Art and photography often start out as hobbies and as the artists build the skills and techniques required, before thinking about doing it full time. Other times, it happens by chance when a friend or acquaintance offers to buy an artwork. There is a significant difference between art as a hobby and as a profession. Making the move from hobbyist to career artist is not for everyone and there are a few things to consider before taking the leap.
A Pleasurable Pastime
The benefits of art are well known. The act of creating, whatever your media, brings pleasure, peace of mind, joy and an escape from the daily pressures of life. Art is also therapeutic whether guided by a professional art therapist or simply as your own experiment. Through art, we express emotion and fight against suffering and stress. Any hobby is done for the sheer pleasure and satisfaction that it brings to our lives and are often the realm where we find deeper meaning. How do you know if you have what it takes to be a career artist?
To do anything professionally requires a certain commitment and work ethic. Art is no exception. Once art crosses over into the professional realm, it becomes a job. Deadlines, pressure to produce and the ability to sell your artwork are the order of the day. Your art becomes tied to money and earning a living. Some may find this takes away some of the pleasure of creating art. Are you prepared for the hard work that this requires?
Molding your Mindset
Crossing over to art as a profession requires a certain mindset and discipline like any freelancer knows. Creating art must become a habit. Every day effort is required. The process should be treated as work as you will need to produce stock for galleries, exhibitions or street fairs. If it is treated it like a hobby, there may be times where you do not ‘feel’ like creating but must do so anyway. This is probably the biggest hurdle to overcome when starting out on a professional path and remains an obstacle for many artists who paint, take photographs or create digital artwork for pleasure.
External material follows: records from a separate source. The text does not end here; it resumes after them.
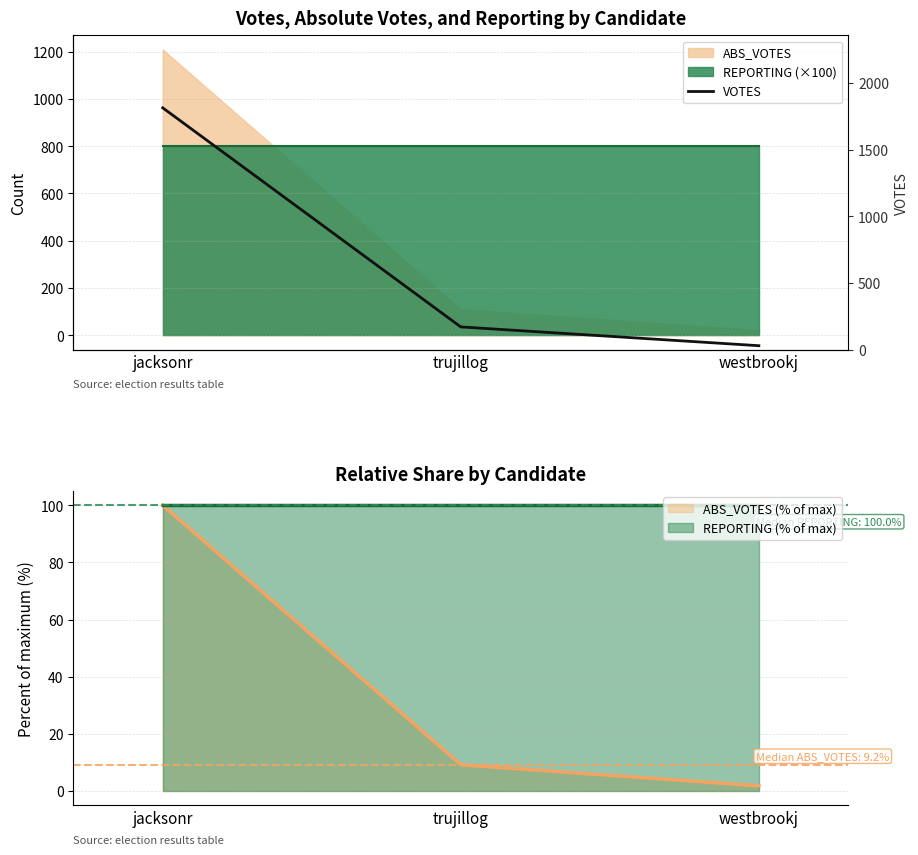

Reading right to left, what are all the values shown in this chart?

29	170	1814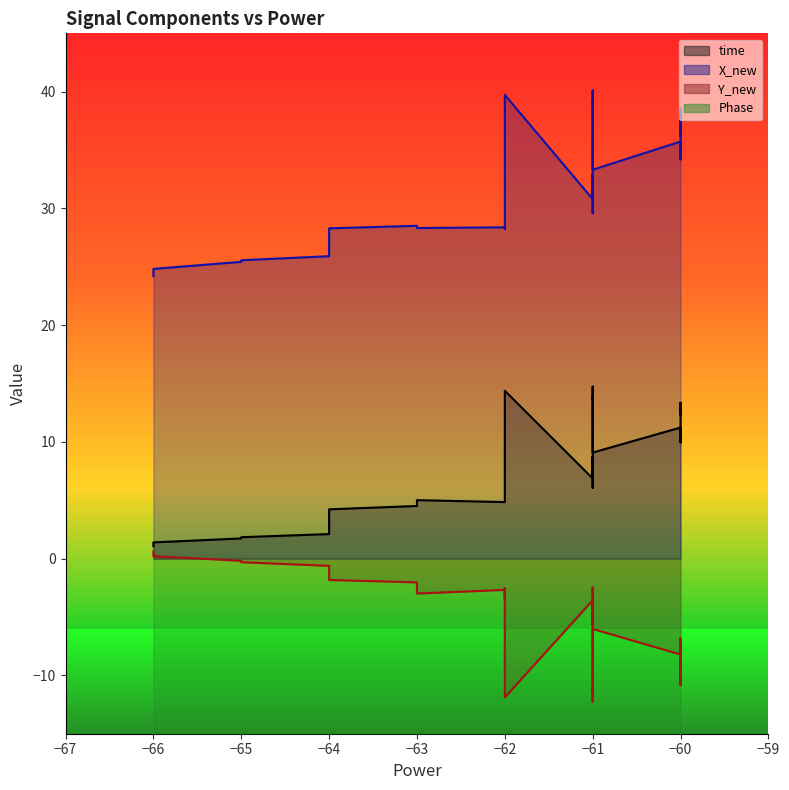

The X_new series shows 25.9 at 4. True or false?

True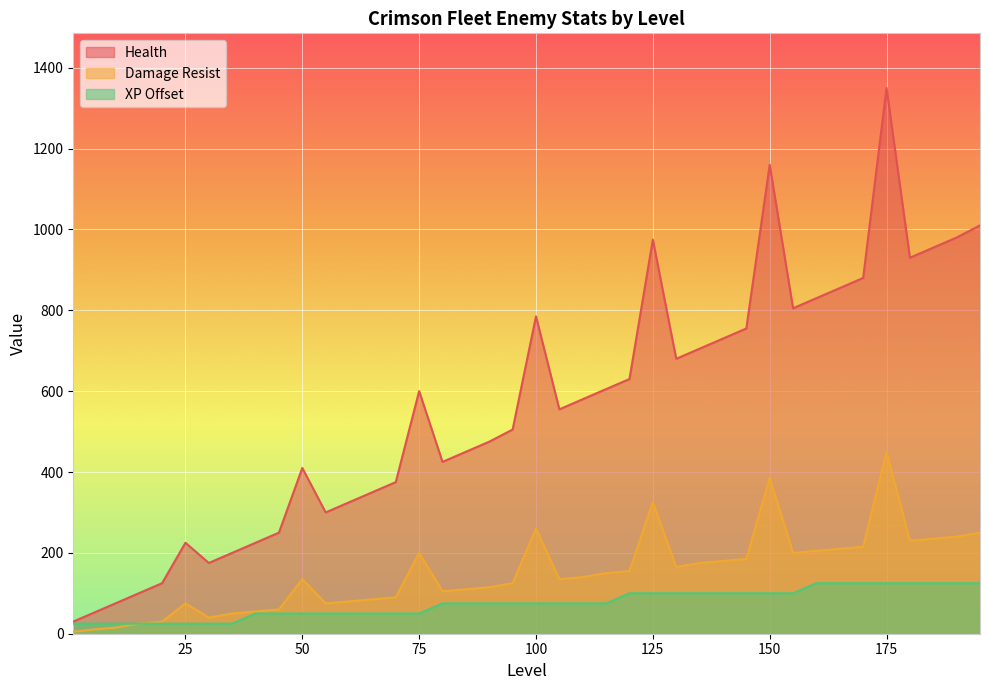

Reading left to right, extract all data points from this chart.

Health: 30	50	75	100	125	225	175	200	225	250	410	300	325	350	375	600	425	450	475	505	785	555	580	605	630	975	680	705	730	755	1160	805	830	855	880	1350	930	955	980	1010
Damage Resist: 5	10	15	25	30	75	40	50	55	60	135	75	80	85	90	200	105	110	115	125	260	135	140	150	155	325	165	175	180	185	385	200	205	210	215	450	230	235	240	250
XP Offset: 25	25	25	25	25	25	25	25	50	50	50	50	50	50	50	50	75	75	75	75	75	75	75	75	100	100	100	100	100	100	100	100	125	125	125	125	125	125	125	125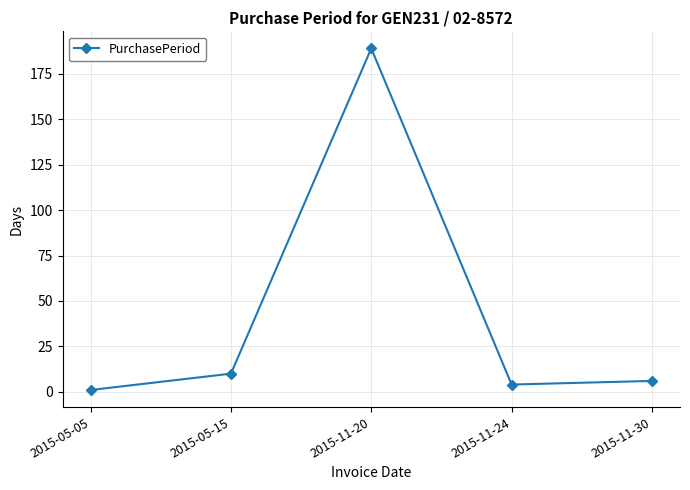

What is the greatest value displayed?

189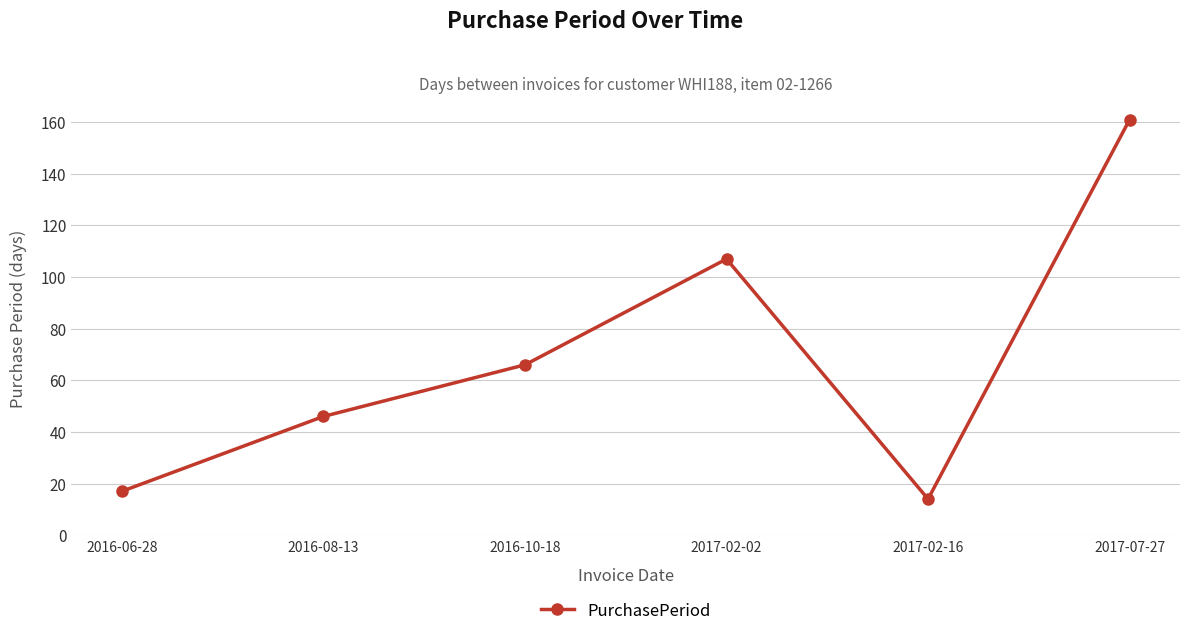

What is the maximum value shown in the chart?

161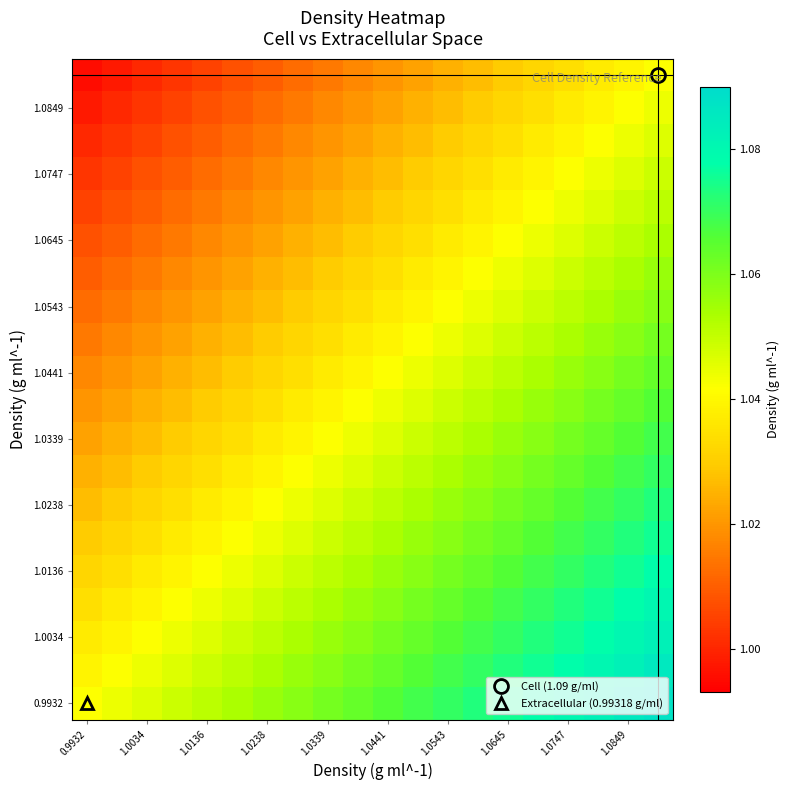

How many categories are shown in the chart?

20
Professionals must be more critical with themselves in order to develop their art. The art becomes the daily struggle and not the idyllic pastime.
How to move from Amateur Artist to Professional Artist
If you’re looking into turning professional, there are a few steps you can take to make the transition easier.
A good place to start off on the real world is art fairs and through groups exhibitions. Networking with other artists to arrange small exhibitions locally is a great first step to see if the public is prepared to buy what you create.
In the virtual world, a good online presence is key. Instagram, the chosen social media for visual artists is an excellent place to showcase your work. You can build a page on Facebook easily enough. Your own website is also a possibility. These days it is easy and affordable. Minimalist design and high quality photos are the best so that your artwork showcases itself. If this seems daunting, you can approach an e-commerce site like Arts4Special where you will be featured with a biography and photo. Your work is promoted through their channels and they take a cut of the selling price.
Dedicate yourself to becoming a professional artist. If you are able to give up the day job, that’s great. But even if you need to keep working to pay the bills, your perseverance will pay off in the long run as you make the transition.
Ellie Hesse in her studio
Improve your skills. Taking classes with established artists is an excellent way to improve your skill set and explore your medium. Don’t forget the business side. Learning how to promote yourself and your art is essential to professional success. Investing in yourself will pave the way to your professional path.
Rid yourself of limiting beliefs and become the artist you are meant to be!